I never realized that wildebeest were such a problem in Middle Tennessee?! Maybe you could import a lion pride to keep them in check...unless you already have some lions & they're lazy. Since the penguins chances of world domination have passed, I have a few thousand standing around looking for something to do. I could send a couple bus loads you're way. Once they run out of ammo you'll have to supply them, plus bus fare back to Texas. Let me know...
I tried a pride of lions. They got bored waiting for wildebii season, living on poodles and college students, and kept whigneing about wanting gnu food.

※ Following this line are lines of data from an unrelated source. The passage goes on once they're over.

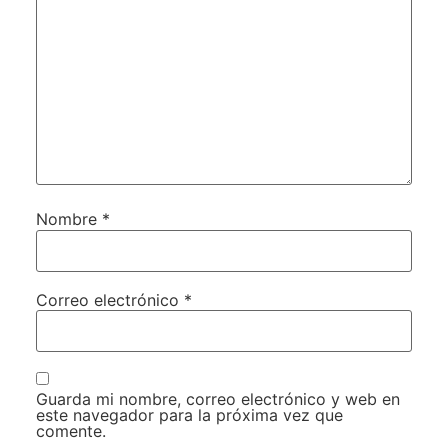
Nombre
*
Correo electrónico
*
Guarda mi nombre, correo electrónico y web en
este navegador para la próxima vez que
comente.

I got a colony of del Fuego fingered penguins to eliminate the lions. Turns out, the Penguins were exiled for gambling, and lost a brutal game of Chemin De Fer to the pride. As penalty, the got sent to Kafiristan, where they're now assembling knock off Rolex Submariners.
Then I saw a Craigslist ad for a shrewdness of apes. Ordered them, sicced 'em on the lions and waited. They got rid of the pride, alright. But then they started flinging poo. Time to go.
I got deal from a guy with a broken down semi on a shiver of sharks. How could I lose? The lasers were 1st gen Russian and didn't work. The whole shiver swam off to Sweden.
So now I just let the whole obstinancy of wildebii come in, stomp the flingers, and eat the croci and muscari.
Sometimes your better off just leaving the heck alone.